Betty White knows we're not ourselves when we're hungry. Not that Snickers are the answer.
That's why it's essential for our legislators to pass the School Lunch Aid bill, moving now through both houses. The $3.5 million bill would waive the 40-cents-a-meal cost for kids who fall into the "reduced-lunch" category, allowing them to eat their important midday meal for free.
Kids can't think if they're hungry. They also can't focus on an upcoming algebra test if they've just been humiliated with a hand stamp in the lunch line or, worse, by having their food tray dumped in the trash due to a parent's inability to pay.
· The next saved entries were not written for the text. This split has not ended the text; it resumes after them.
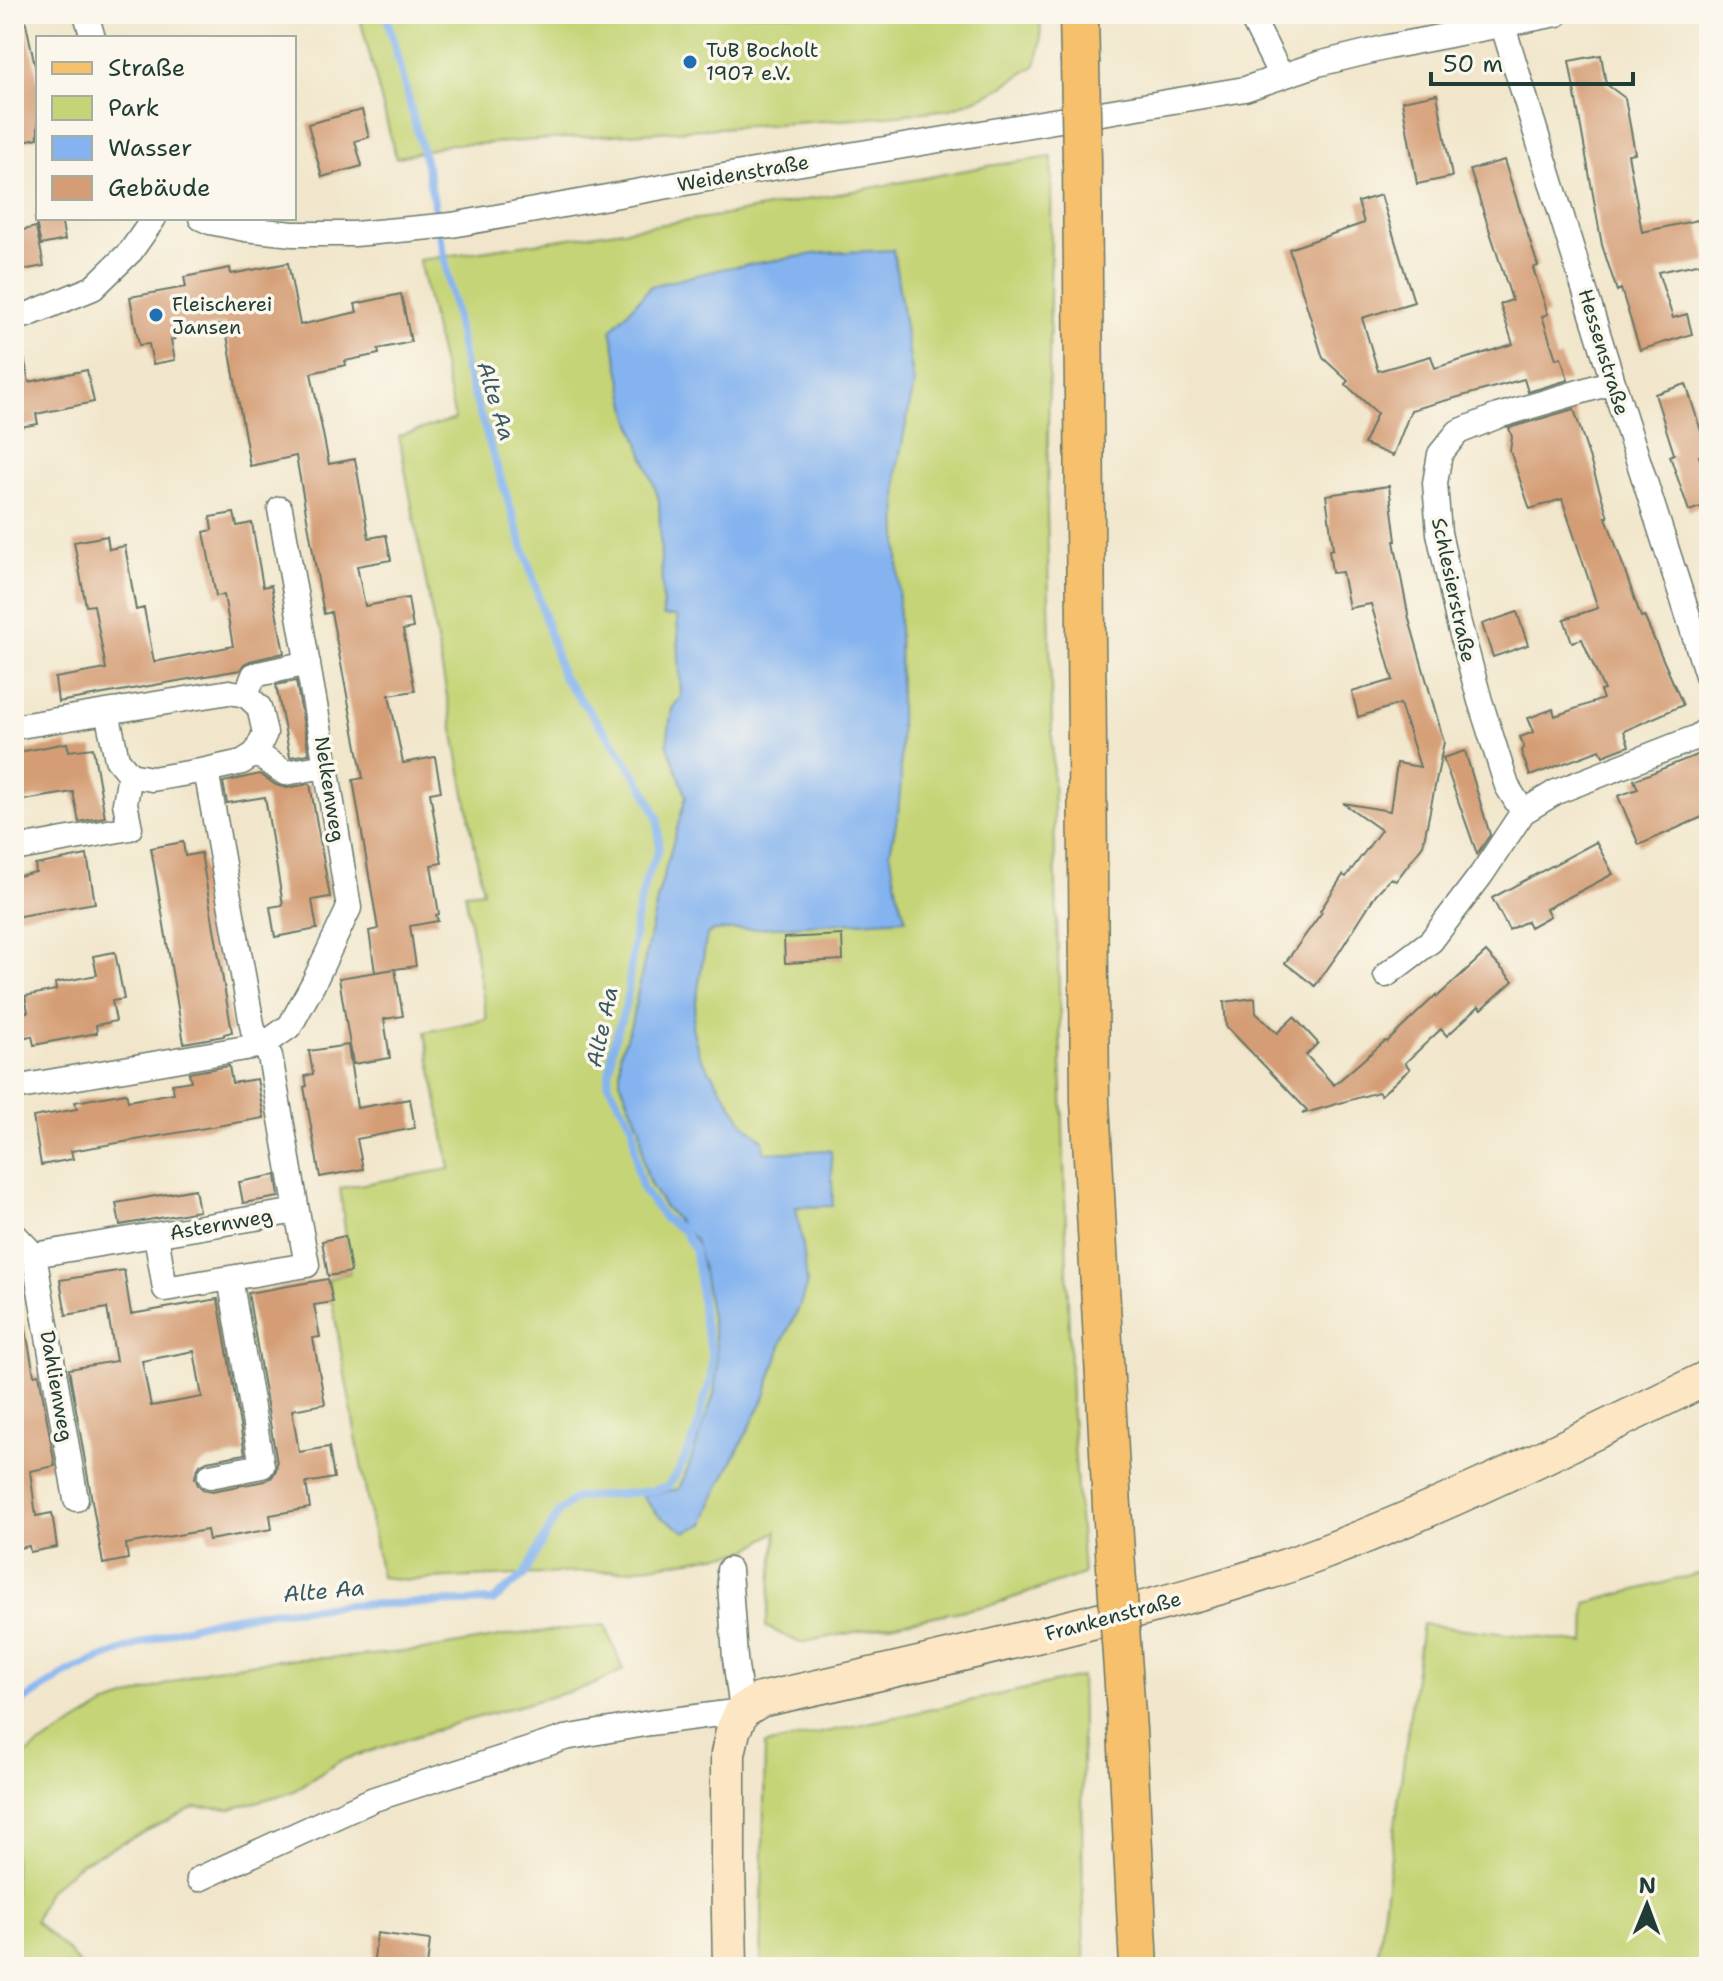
<svg xmlns="http://www.w3.org/2000/svg" width="1723" height="1981" viewBox="0 0 1723 1981" font-family="'Shantell Sans',sans-serif">
<rect width="100%" height="100%" fill="#fbf7ec"/>
<filter id="ink" filterUnits="userSpaceOnUse"><feTurbulence type="fractalNoise" baseFrequency=".0125" numOctaves="2"/><feDisplacementMap in="SourceGraphic" scale="16" xChannelSelector="R" yChannelSelector="G"/><feConvolveMatrix kernelMatrix="1 2 1 2 8 2 1 2 1" color-interpolation-filters="sRGB"/></filter>
<filter id="wash" filterUnits="userSpaceOnUse"><feTurbulence type="fractalNoise" baseFrequency=".006" numOctaves="4" result="noise"/><feDisplacementMap in="SourceGraphic" scale="32" xChannelSelector="R" yChannelSelector="G"/><feGaussianBlur stdDeviation="1.8" result="paint"/><feColorMatrix in="noise" values="0 0 0 0 0 0 0 0 0 0 0 0 0 0 0 0 0 1.4 0 .05"/><feComposite in="paint" operator="in"/></filter>
<g filter="url(#wash)">
<rect width="100%" height="100%" fill="#f1e6cb"/>
<path fill="#c5d476" stroke="#728855" stroke-width="2" d="M359 14H1040L1041 43 1036 65 993 92 951 109 870 118 478 144H451L396 158Z
M1052 157 1047 512 1054 817 1071 1402 1083 1574 995 1604 800 1643 766 1627 777 1531 747 1551 625 1570 408 1580 381 1577 328 1279 350 1273 340 1188 450 1169 425 1032 487 1019 465 893 483 891 399 436 455 419 419 260 725 215 988 166Z
M1709 1571V1967H1376L1422 1624 1585 1643 1586 1603Z
M605 1625 623 1670 593 1685 454 1724 340 1761 292 1792 231 1809 195 1807 81 1863 48 1891 35 1921 67 1950 81 1967H14V1764L38 1746 108 1704 208 1670 276 1660 349 1657 424 1650 511 1635Z
M1081 1677C1084 1774 1080 1870 1085 1967H761L765 1745Z"/>
<path fill="#84b3ef" stroke="#527892" stroke-width="2" d="M893 250 914 384 897 469 901 781 898 814 890 852 897 891 906 919 713 931 707 934 692 1027 699 1054 745 1125 763 1140 764 1153 831 1150 833 1206 796 1207 803 1246 807 1284 798 1310 783 1340 764 1399 713 1499 704 1524 686 1532 659 1516 642 1496 679 1489 688 1469 714 1394 717 1371 716 1347 702 1265 695 1240 664 1206 650 1184 644 1164 640 1127 620 1081V1054L631 1024 658 896 686 796 667 743 672 709 681 696 677 616H663L659 500 629 415 611 330 651 286 726 268 821 253Z"/>
<g fill="none" stroke-linecap="round" stroke-linejoin="round">
<path stroke="#84b3ef" stroke-width="8" d="M14 1707 65 1674 91 1662 174 1631 216 1620 259 1613 348 1605 493 1601 524 1575 558 1513 575 1498 651 1491 667 1487 680 1469 696 1434 702 1407 711 1380 712 1355 703 1317 699 1277 694 1249 683 1230 664 1218 643 1190 637 1168 633 1126 608 1083 613 1045 627 1001 636 920 646 879 659 849 658 819 644 788 617 747 562 676 531 571 466 371 428 172 386 14"/>
</g>
<g id="blocks">
<path fill="#d49d75" fill-rule="evenodd" d="M14 14H24L38 80V138L14 143Z
M1601 55 1606 84 1625 98 1635 153 1628 154 1642 232 1698 220 1707 262 1658 272 1673 318 1687 314 1692 334 1640 350 1621 289 1617 291 1602 245 1569 61Z
M1437 94 1452 177 1417 184 1402 101Z
M362 110 369 137 355 141 362 166 322 177 308 124Z
M1504 160 1538 266 1533 268 1548 314 1542 316 1556 359 1561 357 1568 380 1528 392 1524 379 1411 410 1393 456 1364 444 1377 413 1345 384 1348 381 1323 358 1289 249 1364 223 1358 202 1381 195 1414 302 1362 318 1378 371 1431 356 1435 368 1513 344 1500 304 1512 300 1470 170Z
M35 218H61L65 240 41 245Z
M36 227 44 266 17 271 14 258V232Z
M288 263 300 325 357 312 355 304 401 294 411 342 378 349 379 354 345 361 346 365 311 373 329 464 355 459 369 538 386 535 391 560 357 566 365 606 408 598 413 628 403 630 415 691 389 695 403 763 435 757 441 791 430 793 442 863 431 865 439 914 436 915 438 921 410 926 416 966 375 972 369 931 378 929 353 780 363 778 331 612 324 614 296 456 250 466 225 324 174 334 175 339 171 340 175 360 153 364 149 344 139 345 130 297 186 287 184 277 230 268 231 274Z
M24 357 29 382 87 370 94 402 36 414 38 424 14 428V358Z
M1686 384 1708 453 1699 456 1709 489V504L1689 511 1670 456 1674 454 1655 394Z
M1574 409 1608 517H1606L1641 617 1644 616 1683 705 1624 731 1629 746 1603 756 1600 750 1530 776 1521 751 1524 746 1520 737 1534 732 1528 718 1553 709 1555 716 1603 699 1600 691 1604 690 1582 639 1572 642 1564 619 1598 608 1562 499 1530 509 1510 451 1512 437 1509 428Z
M1389 486 1396 541H1394L1409 619 1444 742 1423 845 1396 881 1391 878 1376 894 1338 954 1315 986 1285 963 1322 912 1320 911 1343 875 1346 877 1381 830 1343 803 1390 811 1397 763 1420 767 1400 704 1358 717 1352 692 1393 680 1371 604 1349 608 1342 572 1332 573 1329 550 1333 549 1326 495Z
M234 513 237 526 252 523 263 587 271 585 284 653 250 661 244 664 240 670 58 702 55 678 106 669 94 605 86 606 74 542 107 536 109 549 125 546 136 610 144 608 154 662 233 646 224 595 216 596 204 532 212 530 210 517Z
M1517 612 1528 645 1493 657 1482 624Z
M296 681 309 754 290 757 276 685Z
M67 743 69 751 93 748 105 817 79 822 73 792 24 800 22 792 14 794V753Z
M1709 750V814L1639 845 1618 796 1638 789 1634 780Z
M1465 751 1490 835 1477 854 1443 758Z
M260 774 276 785 286 788 310 784 330 897 312 900 317 929 275 937 270 907 283 905 265 797 227 803 223 782Z
M183 842 185 856 201 853 232 1032 224 1034V1036L184 1043 151 848Z
M1596 842 1613 874 1546 909 1550 916 1530 927 1527 921 1509 930 1492 898Z
M87 855 95 903 14 917V877L36 872 35 865Z
M842 935 843 960 785 963 784 938Z
M115 952 124 999 112 1001 116 1021 96 1025 97 1033 34 1045 32 1036 19 1038 15 1014 28 1012 25 996 56 990 55 983 97 975 93 956Z
M1486 952 1513 981 1482 1009 1479 1006 1447 1036 1441 1029 1405 1063 1410 1069 1381 1095 1378 1092 1302 1114 1307 1110 1226 1026 1224 1002 1255 998 1256 1013 1277 1033 1294 1017 1318 1043 1306 1055 1334 1085 1385 1041 1387 1042 1436 995 1437 997Z
M395 969 403 1016 384 1019 390 1058 353 1064 339 978Z
M348 1045 357 1108 410 1099 415 1128 357 1139 363 1169 320 1177 304 1087 307 1086 305 1076 313 1074 309 1051Z
M229 1066 232 1083 257 1079 264 1118 71 1151 73 1159 41 1165 33 1117 77 1109 75 1102 126 1093 128 1101 174 1093 172 1084 191 1081 189 1073Z
M276 1175 279 1197 243 1203 239 1182Z
M195 1189 199 1211 120 1225 116 1203Z
M345 1236 351 1272 328 1276 322 1241Z
M124 1270 131 1314 218 1299 245 1454 207 1461 200 1465 196 1472 195 1478 198 1485 204 1490 212 1491 265 1481 272 1477 276 1470 277 1463 248 1293 328 1279 333 1302 314 1305 320 1337 313 1338 325 1404 292 1410 299 1452 329 1447 334 1478 306 1483 310 1508 270 1515 272 1529 209 1540 207 1530 126 1544 128 1559 103 1564 69 1369 116 1361 107 1308 66 1315 60 1280ZM194 1351 202 1397 151 1406 142 1361Z
M25 1325 34 1375 39 1374 55 1466 30 1471 36 1516 52 1513 57 1547 30 1552 29 1546 14 1549V1326Z
M377 1933 430 1940 427 1967H373Z"/>
</g>
</g>
<g filter="url(#ink)">
<use href="#blocks" fill-opacity="0" stroke="#687869" stroke-width="2"/>
<g fill="none" stroke-linecap="round" stroke-linejoin="round">
<g stroke="#687869" stroke-width="27">
<path id="street" d="M86 14 93 38
M1250 14 1281 76
M1502 23 1613 382 1709 681
M201 218 210 222 245 229 293 234H355L452 225 724 176 1245 89 1318 64 1388 47 1557 14
M14 318 27 315 93 288 131 251 154 218
M1613 382 1498 416 1458 432 1440 454 1435 483 1439 533 1458 620 1480 701 1507 786 1523 812 1556 792 1697 737 1709 728
M246 695 254 675 308 663
M14 727 229 692 246 695 259 707 265 733 256 753 242 762 206 770 152 779 130 775 117 759 107 712
M256 753 285 773 326 766
M206 770 253 1030 270 1056 297 1211
M14 849 130 828 125 803 130 775
M1386 975 1431 941 1481 875 1523 812
M14 1088 263 1045 290 1026 313 984 349 908 326 766 280 509
M14 1234 34 1255 76 1499
M34 1255 297 1211 307 1265 165 1289 156 1235
M210 1476 262 1466 230 1278
M199 1879 374 1799 565 1738 650 1723 742 1711 735 1658 729 1570"/>
</g>
<g stroke="#687869" stroke-width="37">
<path id="secondary" d="M730 1967 728 1863V1754L733 1731 742 1711 760 1700C878 1674 996 1647 1114 1616 1182 1598 1251 1580 1317 1555 1451 1504 1580 1440 1709 1377"/>
</g>
<g stroke="#687869" stroke-width="41">
<path id="primary" d="M1079 14 1080 60
M1082 162 1090 1102 1112 1507
M1127 1730 1139 1967"/>
</g>
<use href="#street" stroke="#fff" stroke-width="24"/>
<use href="#secondary" stroke="#fce6c4" stroke-width="34"/>
<use href="#primary" stroke="#f7c06c" stroke-width="38"/>
<g stroke="#687869" stroke-width="41" stroke-linecap="butt">
<path id="primary-bridge" d="M1080 60 1082 162
M1112 1507 1127 1730"/>
</g>
<use href="#primary-bridge" stroke="#f7c06c" stroke-width="38"/>
</g>
</g>
<g fill="#1f6fb2" stroke="#fbf7ec" stroke-width="3">
<circle cx="690" cy="62" r="8"/>
<circle cx="156" cy="315" r="8"/>
</g>
<g text-anchor="middle" dominant-baseline="central" stroke-width="7" stroke-linejoin="round" paint-order="stroke">
<g font-size="20" fill="#1f3d34" stroke="#fbf7ec" text-anchor="start">
<text x="706" y="50">TuB Bocholt<tspan x="706" dy="23">1907 e.V.</tspan></text>
<text x="172" y="304">Fleischerei<tspan x="172" dy="23">Jansen</tspan></text>
</g>
<g font-size="20" fill="#1f3d34" stroke="#fbf7ec">
<text transform="translate(743 173) rotate(-10)">Weidenstraße</text>
<text transform="translate(1604 352) rotate(73)">Hessenstraße</text>
<text transform="translate(1454 590) rotate(78)">Schlesierstraße</text>
<text transform="translate(330 789) rotate(81)">Nelkenweg</text>
<text transform="translate(221 1224) rotate(-10)">Asternweg</text>
<text transform="translate(57 1386) rotate(80)">Dahlienweg</text>
<text transform="translate(1113 1616) rotate(-15)">Frankenstraße</text>
</g>
<g font-size="22" font-style="italic" fill="#385a63" stroke="#fbf7ec">
<text transform="translate(496 401) rotate(73)">Alte Aa</text>
<text transform="translate(602 1027) rotate(-78)">Alte Aa</text>
<text transform="translate(324 1591) rotate(-5)">Alte Aa</text>
</g>
</g>
<rect width="1723" height="1981" fill="none" stroke="#fbf7ec" stroke-width="48"/>
<rect x="36" y="36" width="260" height="184" fill="#fbf7ec" stroke="#a3ada2" stroke-width="2"/>
<rect x="52" y="62" width="40" height="12" fill="#f7c06c" stroke="#a3ada2" stroke-width="2"/>
<text x="108" y="76" font-size="24" fill="#1f3d34">Straße</text>
<rect x="52" y="96" width="40" height="24" fill="#c5d476" stroke="#a3ada2" stroke-width="2"/>
<text x="108" y="116" font-size="24" fill="#1f3d34">Park</text>
<rect x="52" y="136" width="40" height="24" fill="#84b3ef" stroke="#a3ada2" stroke-width="2"/>
<text x="108" y="156" font-size="24" fill="#1f3d34">Wasser</text>
<rect x="52" y="176" width="40" height="24" fill="#d49d75" stroke="#a3ada2" stroke-width="2"/>
<text x="108" y="196" font-size="24" fill="#1f3d34">Gebäude</text>
<g transform="translate(1647 1905) rotate(1)" stroke="#fbf7ec" stroke-width="6" paint-order="stroke">
<path d="M0-6L14 30L0 20L-14 30Z" fill="#1f3d34"/>
<text y="-12" font-size="22" font-weight="bold" text-anchor="middle" fill="#1f3d34">N</text>
</g>
<path d="M1431 72v12h202v-12" fill="none" stroke="#1f3d34" stroke-width="4"/>
<text x="1443" y="72" font-size="24" fill="#1f3d34" stroke="#fbf7ec" stroke-width="6" paint-order="stroke">50 m</text>
</svg>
Wouldn't happen here? But it has.
"Horrified," is the word Jessica Webster uses to describe her reaction when she first got wind of this reality five years ago. That's when Webster, a staff attorney for St. Paul-based Legal Aid, learned that many of Minnesota's low-income kids were being turned away in the lunch line or being shamed.
"We drafted a bill that said you couldn't do that," Webster said. The bill went nowhere, mainly because nobody believed her stories. In 2011, Legal Aid, partnering with four Minneapolis law firms, conducted a school lunch survey of 182 school districts. Among their findings:
• 30 Minnesota school districts have some form of "turn-away" policy, ranging from allowing the child a limited number of hot meals before stopping, to turning even the youngest grade-schoolers away immediately.
• Seven districts stamp children's hands as a deterrent to nonpayment. One district issues a "red card" after four unpaid lunches, while another issues "purple tickets" for nonpayers.